While a recent report from the Guttmacher Institute suggests that the national abortion rate is decreasing, it’s impossible to say. In the United States, the abortion data and reporting system relies completely on voluntary reporting. Currently, there are only two national organizations collecting abortion data in the United States: The Centers for Disease Control and Prevention, a federal government agency, and the private abortion advocacy group, the Alan Guttmacher Institute. Yet given the charged debate going on today over abortion policy the data matters.
Unlike many other countries, the United States does not have a federal law that requires the reporting of abortion numbers, complications, or even deaths. Some states, like California and New York don’t report data at all. What is known about abortion in the U.S. comes from the abortion industry that tells Americans to trust, but never verify.
Americans should be vigilant of deficient statistics and chemical abortions before “trusting and not verifying” the reports of the Guttmacher Institute.
Analyzing the report, the Guttmacher Institute does not hide from the fact that the data is incomplete, stating, “some individuals may self-manage their abortion outside of clinical settings. National estimates of the incidence of self-managed abortion are limited and cannot be developed using traditional surveillance at the facility level.”
The lack of desire to properly present quantitative data surrounding abortion is a concern. As shown in this Vanderbilt University Law School report there should be bipartisan support for federally regulated abortion data.
Inadequacies in data reported by the abortion industry is bad for society because inadequacy: Limits the ability of policymakers to swiftly address the issue; Puts women in harm’s way as information is lacking on the effects of surgical and chemical abortions; Makes it difficult for American courts to properly address legal bans on abortion; and Creates an ill-informed general public, which is detrimental to holding meaningful dialogue based on empirical evidence. In order to overcome these inadequacies and better protect women from harmful procedures, the abortion industry must have federally regulated data, just as any other medical procedure.
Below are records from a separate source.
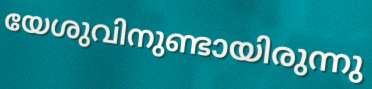
യേശുവിനുണ്ടായിരുന്നു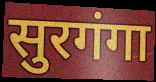
सुरगंगाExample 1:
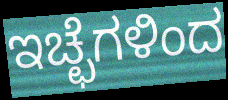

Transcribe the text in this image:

ಇಚ್ಛೆಗಳಿಂದ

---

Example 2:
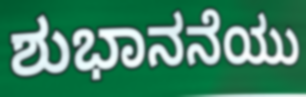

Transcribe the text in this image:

ಶುಭಾನನೆಯು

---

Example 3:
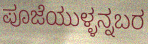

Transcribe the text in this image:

ಪೂಜೆಯುಳ್ಳನ್ನಬರ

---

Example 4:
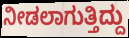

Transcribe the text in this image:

ನೀಡಲಾಗುತ್ತಿದ್ದು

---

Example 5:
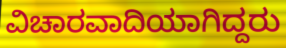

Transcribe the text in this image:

ವಿಚಾರವಾದಿಯಾಗಿದ್ದರು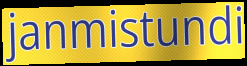
janmistundi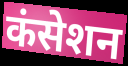
कंसेशनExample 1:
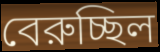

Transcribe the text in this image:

বেরুচ্ছিল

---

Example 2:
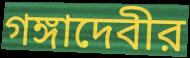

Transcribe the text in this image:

গঙ্গাদেবীর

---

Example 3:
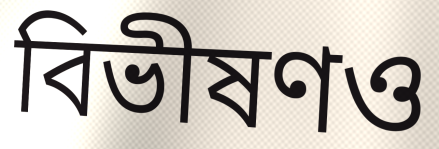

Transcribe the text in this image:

বিভীষণও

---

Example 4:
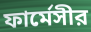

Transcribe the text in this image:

ফার্মেসীর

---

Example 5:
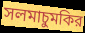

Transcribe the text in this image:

সলমাচুমকির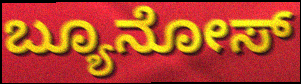
ಬ್ಯೂನೋಸ್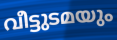
വീട്ടുടമയും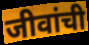
जीवांची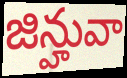
జిన్హువా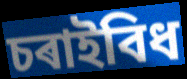
চৰাইবিধ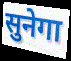
सुनेगा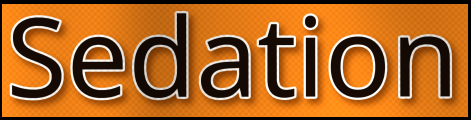
Sedation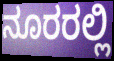
ನೂರರಲ್ಲಿ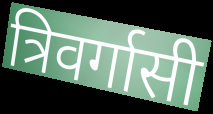
त्रिवर्गासी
When advising women of complications surrounding chemical abortions, women are counseled to go to the nearest Emergency Room and report the situation as a miscarriage. In doing so, failed chemical abortion data is skewed and chemical abortions are thus recorded as problems with pregnancy rather than as problems with chemical abortions.
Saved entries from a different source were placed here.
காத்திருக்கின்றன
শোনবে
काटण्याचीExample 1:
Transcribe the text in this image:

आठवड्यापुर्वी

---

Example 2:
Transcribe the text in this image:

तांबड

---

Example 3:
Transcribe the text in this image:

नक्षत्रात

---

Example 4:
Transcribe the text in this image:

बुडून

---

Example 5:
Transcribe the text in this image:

There is an upward trend in chemical abortions. Guttmacher’s latest survey on abortion rates, from 2017, found that 18% of nonhospital facilities said they had treated at least one person for an attempted chemical abortion, up from 12% when the data were last collected, in 2014. This number is likely higher, however, as these numbers were collected from people who self-reported a failed chemical abortion and researchers are finding alarming amounts of people illicitly buying chemical abortion pills, organizations are promoting chemical abortions, and mainstream media is calling for mass distribution.
The growing black market for chemical abortions is moving brick-and-mortar abortions to the homes of American citizens. Chemical abortion pills are difficult to regulate as they are easily hidden and shipped internationally, which after being taken from the confines of one’s home can be easily portrayed as a spontaneous miscarriage.
This presents serious health concerns. A recent study published in the Journal of Obstetrics and Gynecology found that women who chemically abort have a four-fold higher risk for complications and problems.
The chemical abortion process is a two-step cocktail. Mifepristone, the first pill ingested, inhibits the production of progesterone and breaks down the lining of the uterus. The baby is then starved to death and dies in the mother’s womb. Sometime within the next 24-48 hours, the woman takes the second pill – Misoprostol – at home and alone, without doctor supervision; forcing the woman’s body into labor, causing severe cramping, contractions, and heavy bleeding. As Dr. Levatino describes, the woman is left to suffer alone and gives birth to a deceased child.
Chemical abortions are being pursued by the pro-abortion coalition as a safeguard to the aftermath of an ever-closer Post-Roe America. This is evidenced by pro-abortion organizations traveling across the country teaching women how to chemically abort and European doctors illegally prescribing women in the U.S. abortion pills. One of those doctors, Dr. Rebecca Gomperts, has illicitly prescribed the abortion pills to more than 7,000 U.S. women seeking to end first-trimester pregnancies.
Hoping to move away from surgical abortions in brick-and-mortar facilities, the pro-abortion coalition is seeking to move into American homes. In such a scenario, abortion data will never be federally mandated, as anyone who desires “to terminate a pregnancy would be able to legally access mifepristone and misoprostol without a requirement to see a health care provider or pharmacist first.” Strategically seeking to bypass medical supervision, the pro-abortion coalition is hellbent on lifting the FDA-imposed Risk Evaluation and Mitigation Strategy (REMS) given to Mifopristone.
Sadly, because of a lack of verifiable information, it’s impossible to say just how many women will suffer and how many preborn lives will be lost. Before making such a radical change, America should uncover the human cost of such a radical change.